Page layout parsing data:
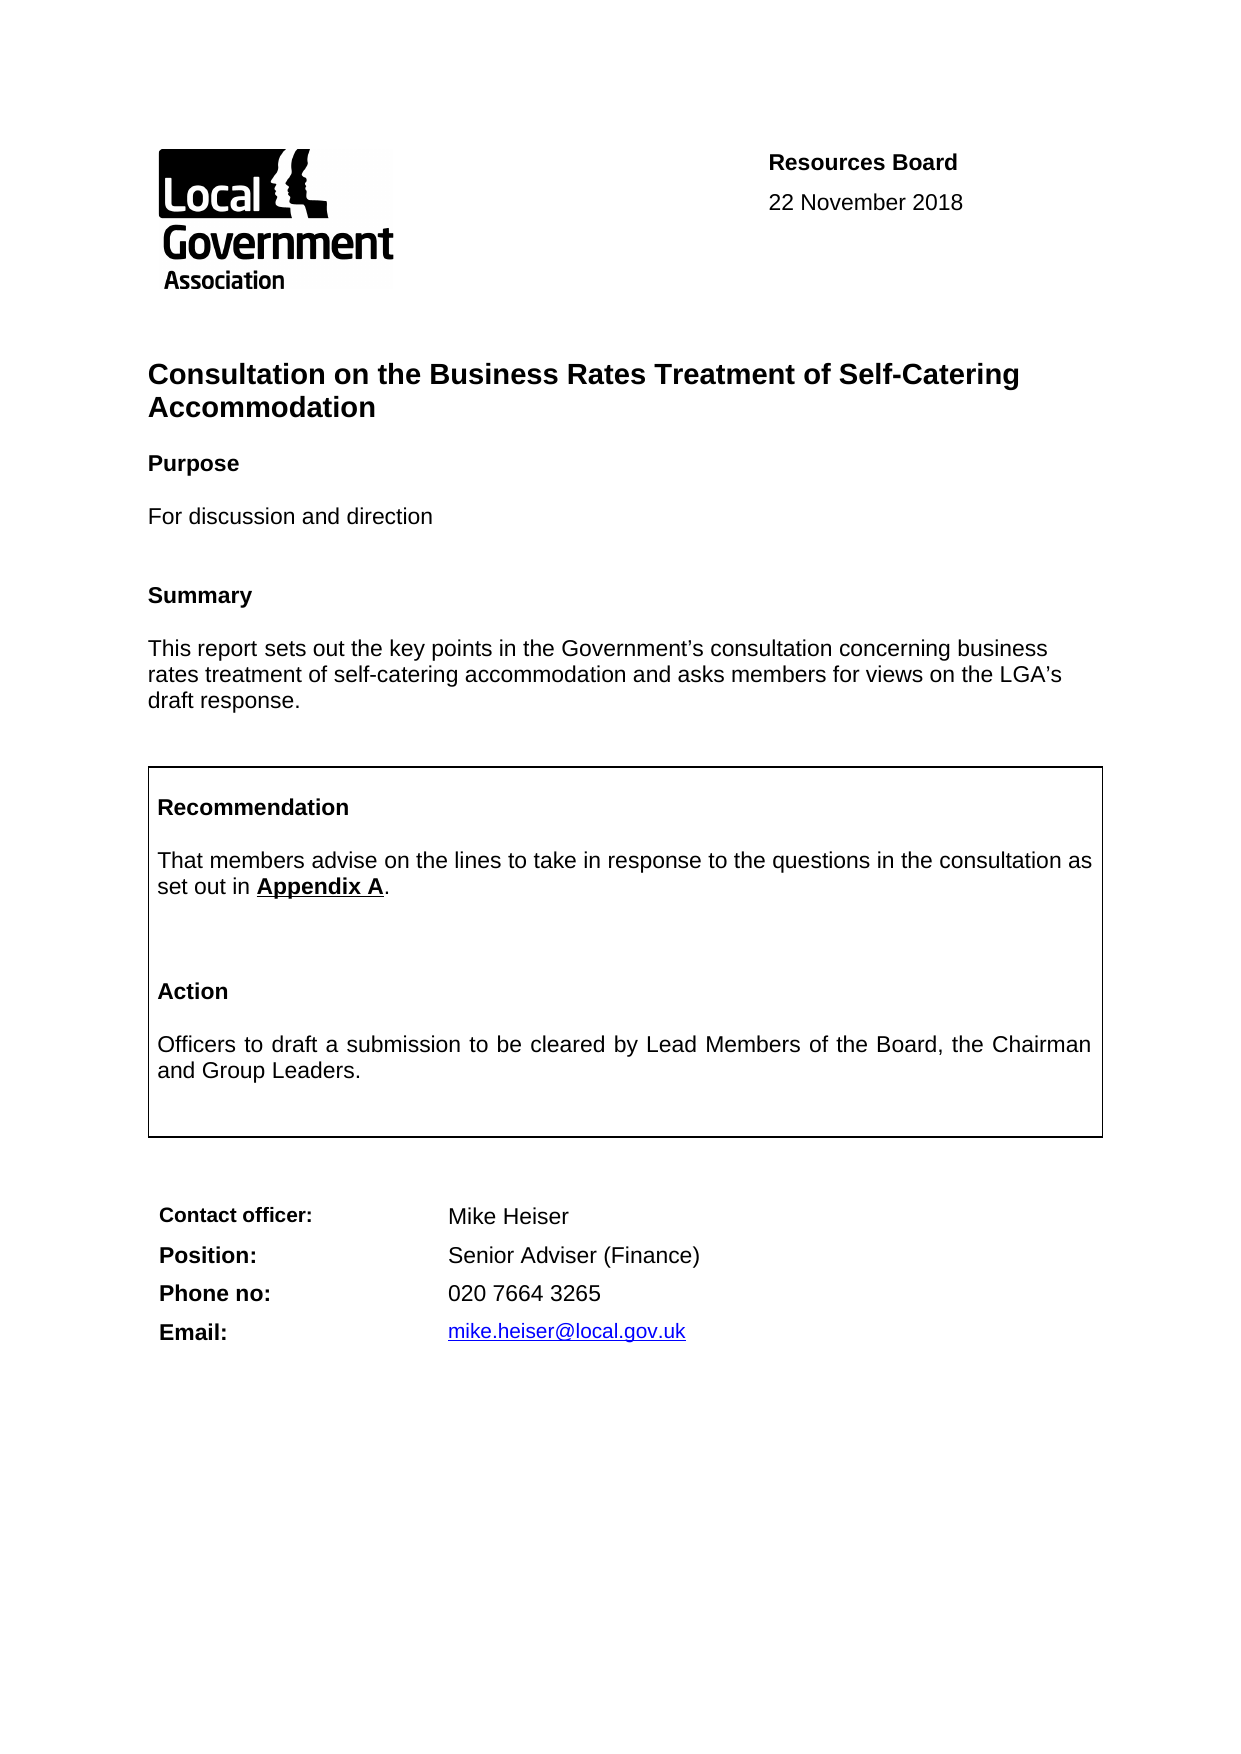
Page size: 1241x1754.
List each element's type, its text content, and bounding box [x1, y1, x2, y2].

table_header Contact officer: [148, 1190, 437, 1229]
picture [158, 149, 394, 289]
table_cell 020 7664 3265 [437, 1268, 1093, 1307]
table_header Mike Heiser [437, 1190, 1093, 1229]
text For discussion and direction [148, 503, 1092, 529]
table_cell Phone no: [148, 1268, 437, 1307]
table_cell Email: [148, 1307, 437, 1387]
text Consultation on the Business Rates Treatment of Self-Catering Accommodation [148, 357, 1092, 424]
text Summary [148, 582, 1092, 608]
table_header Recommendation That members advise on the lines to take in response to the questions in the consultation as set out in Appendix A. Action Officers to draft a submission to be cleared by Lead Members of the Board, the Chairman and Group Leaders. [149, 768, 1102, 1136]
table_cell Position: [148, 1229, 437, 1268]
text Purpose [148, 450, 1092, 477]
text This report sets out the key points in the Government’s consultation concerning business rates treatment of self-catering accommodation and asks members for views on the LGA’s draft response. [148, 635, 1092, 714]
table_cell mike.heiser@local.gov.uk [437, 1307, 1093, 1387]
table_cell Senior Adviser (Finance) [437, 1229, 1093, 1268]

• _Task prompt_
Output nothing except an exact copy of the records above, with the images left out.

• _Response area_
Page size: 1241x1754.
List each element's type, its text content, and bounding box [x1, y1, x2, y2].

table_header Contact officer: [148, 1190, 437, 1229]
picture [158, 149, 394, 289]
table_cell 020 7664 3265 [437, 1268, 1093, 1307]
table_header Mike Heiser [437, 1190, 1093, 1229]
text For discussion and direction [148, 503, 1092, 529]
table_cell Phone no: [148, 1268, 437, 1307]
table_cell Email: [148, 1307, 437, 1387]
text Consultation on the Business Rates Treatment of Self-Catering Accommodation [148, 357, 1092, 424]
text Summary [148, 582, 1092, 608]
table_header Recommendation That members advise on the lines to take in response to the questions in the consultation as set out in Appendix A. Action Officers to draft a submission to be cleared by Lead Members of the Board, the Chairman and Group Leaders. [149, 768, 1102, 1136]
table_cell Position: [148, 1229, 437, 1268]
text Purpose [148, 450, 1092, 477]
text This report sets out the key points in the Government’s consultation concerning business rates treatment of self-catering accommodation and asks members for views on the LGA’s draft response. [148, 635, 1092, 714]
table_cell mike.heiser@local.gov.uk [437, 1307, 1093, 1387]
table_cell Senior Adviser (Finance) [437, 1229, 1093, 1268]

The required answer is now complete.